Provided passage Start Marker

LAW & SOCIETY
Fall 2002
Politics V53.0335; Law & Society Minor V62.0335
Professor Christine Harrington
Teaching Assistant: Tabatha Abu
El-Haj
Office hours:
Thurs. 11:30-12:30 at Politics Office hours: Tues. 3:30-5:30
and Wed. 4:00-5:00
at Law & Society taa205@nyu.edu
Christine.Harrington@nyu.edu
TBA
Politics 8-8509/ Law&Soc 8-6698
This course is an introduction to the study of law as a political practice. We treat law as a political practice from a multiple disciplinary standpoint, examining how law and a range of legal institutions embody and constitute political, cultural, economic and social forces. We examine the mobilization of rights, the use of litigation and vernacular legal discourse, largely within the context of the United States, but with reference to transnational struggles. In the course of doing so, we study the relationship between making social policy and the use of litigation by social movements. Specifically, we study litigation strategies at the appellate and trial levels by focusing on three sociolegal movements: the civil rights movement; the women's movement; and class action tort cases. What are the political dimensions of legal arguments and legal remedies for racial and gender discrimination and toxic torts? Under what conditions law is an empowering and/or effective political resource? What are the limits of legality in the making of social change?
You should read all the required materials before class and be prepared to discuss the major issues raised in the material as well as ask questions about the readings and the lectures. You are also encouraged to read recommended readings, mentioned in the lectures and identified on the course outline below. There is a mid-term examination which is worth 40% of the final grade. The final examination covers the entire course material and is worth 60% of your grade.
Assigned Books
Harry P. Stumpf (1998) American Judicial Politics, 2nd Edition. Prentice Hall.
David M. Oshinsky (1996) AWorse Than Slavery@: Parchman Farm and the Ordeal of Jim Crow Justice. Free Press.
Mark Tushnet (1987) The NAACP's Legal Strategy Against Segregated Education, 1925-1950. University of North Carolina Press.
Elizabeth Schneider (2000) Battered Women & Feminist Lawmaking. Yale University Press.
Jonathan Harr (1995) A Civil Action. Vintage Press.
Materials in BOLD below are on the class Website or will be handed out in class.
Recommended
Richard Abel (ed) (1995) Law & Society Reader. NYU Press.
Adolph Reed Jr. (1999) Stirrings in the Jug: Black Politics in the Post-Segregation Era. University of Minnesota Press.

Provided passage End Marker

Reproduce the syllabus word for word, from "You should read" up to and including "Justice. Free Press.".

Data for analysis Start Marker

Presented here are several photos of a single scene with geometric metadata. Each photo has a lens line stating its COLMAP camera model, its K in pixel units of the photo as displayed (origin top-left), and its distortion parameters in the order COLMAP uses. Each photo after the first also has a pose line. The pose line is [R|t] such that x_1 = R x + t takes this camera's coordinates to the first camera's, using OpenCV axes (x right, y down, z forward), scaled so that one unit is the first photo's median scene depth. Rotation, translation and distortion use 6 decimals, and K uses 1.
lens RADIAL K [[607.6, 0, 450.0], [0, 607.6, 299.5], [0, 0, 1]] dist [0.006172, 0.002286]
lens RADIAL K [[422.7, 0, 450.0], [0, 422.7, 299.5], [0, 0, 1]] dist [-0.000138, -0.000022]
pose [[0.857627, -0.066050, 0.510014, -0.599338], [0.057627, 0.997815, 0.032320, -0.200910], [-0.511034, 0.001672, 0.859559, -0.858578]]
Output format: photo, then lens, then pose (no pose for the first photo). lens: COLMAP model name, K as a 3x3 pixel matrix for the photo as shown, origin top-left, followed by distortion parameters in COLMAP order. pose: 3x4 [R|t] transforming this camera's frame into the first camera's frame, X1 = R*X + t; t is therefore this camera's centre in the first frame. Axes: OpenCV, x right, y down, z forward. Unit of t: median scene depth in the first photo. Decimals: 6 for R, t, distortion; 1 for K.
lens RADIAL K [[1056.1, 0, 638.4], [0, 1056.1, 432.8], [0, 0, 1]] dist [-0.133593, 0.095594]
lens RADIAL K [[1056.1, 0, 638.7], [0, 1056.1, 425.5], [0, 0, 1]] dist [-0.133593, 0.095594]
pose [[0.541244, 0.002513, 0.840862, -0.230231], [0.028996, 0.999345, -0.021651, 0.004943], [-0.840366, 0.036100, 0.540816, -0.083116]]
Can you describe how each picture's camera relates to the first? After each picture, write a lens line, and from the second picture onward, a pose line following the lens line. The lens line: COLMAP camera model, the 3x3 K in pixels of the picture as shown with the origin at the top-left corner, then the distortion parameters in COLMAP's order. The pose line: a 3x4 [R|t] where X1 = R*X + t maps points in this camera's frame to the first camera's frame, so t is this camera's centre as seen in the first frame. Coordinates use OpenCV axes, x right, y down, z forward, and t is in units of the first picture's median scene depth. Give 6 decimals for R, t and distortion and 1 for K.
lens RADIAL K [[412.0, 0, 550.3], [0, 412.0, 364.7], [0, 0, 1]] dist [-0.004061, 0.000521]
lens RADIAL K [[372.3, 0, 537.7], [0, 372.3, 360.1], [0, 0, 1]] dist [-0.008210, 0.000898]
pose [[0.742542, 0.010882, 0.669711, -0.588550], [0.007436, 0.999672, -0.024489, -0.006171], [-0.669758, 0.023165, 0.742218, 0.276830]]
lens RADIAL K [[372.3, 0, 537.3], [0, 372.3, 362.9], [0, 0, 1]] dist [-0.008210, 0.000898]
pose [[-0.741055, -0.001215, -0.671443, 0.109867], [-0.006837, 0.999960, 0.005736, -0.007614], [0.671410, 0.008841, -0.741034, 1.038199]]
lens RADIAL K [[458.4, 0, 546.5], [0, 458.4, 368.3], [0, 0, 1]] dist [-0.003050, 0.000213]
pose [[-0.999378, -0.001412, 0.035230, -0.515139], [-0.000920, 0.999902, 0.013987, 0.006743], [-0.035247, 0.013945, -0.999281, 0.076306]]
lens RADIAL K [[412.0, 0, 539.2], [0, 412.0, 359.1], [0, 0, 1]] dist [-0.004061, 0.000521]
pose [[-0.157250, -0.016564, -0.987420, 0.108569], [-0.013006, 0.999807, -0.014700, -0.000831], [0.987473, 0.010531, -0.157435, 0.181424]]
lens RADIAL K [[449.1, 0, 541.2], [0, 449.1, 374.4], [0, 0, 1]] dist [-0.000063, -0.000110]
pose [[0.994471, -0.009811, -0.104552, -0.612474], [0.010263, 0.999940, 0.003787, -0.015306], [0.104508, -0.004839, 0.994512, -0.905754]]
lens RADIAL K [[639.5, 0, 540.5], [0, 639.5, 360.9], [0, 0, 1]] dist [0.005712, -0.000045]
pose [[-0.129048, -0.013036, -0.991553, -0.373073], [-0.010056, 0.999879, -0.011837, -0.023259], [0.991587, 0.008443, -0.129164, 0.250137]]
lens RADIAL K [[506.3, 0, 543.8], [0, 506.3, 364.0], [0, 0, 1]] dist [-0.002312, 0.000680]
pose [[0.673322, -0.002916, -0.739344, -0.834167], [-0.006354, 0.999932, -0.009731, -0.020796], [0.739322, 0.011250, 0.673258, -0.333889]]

Data for analysis End Marker

**Written answer:**
You should read all the required materials before class and be prepared to discuss the major issues raised in the material as well as ask questions about the readings and the lectures. You are also encouraged to read recommended readings, mentioned in the lectures and identified on the course outline below. There is a mid-term examination which is worth 40% of the final grade. The final examination covers the entire course material and is worth 60% of your grade.
Assigned Books
Harry P. Stumpf (1998) American Judicial Politics, 2nd Edition. Prentice Hall.
David M. Oshinsky (1996) AWorse Than Slavery@: Parchman Farm and the Ordeal of Jim Crow Justice. Free Press.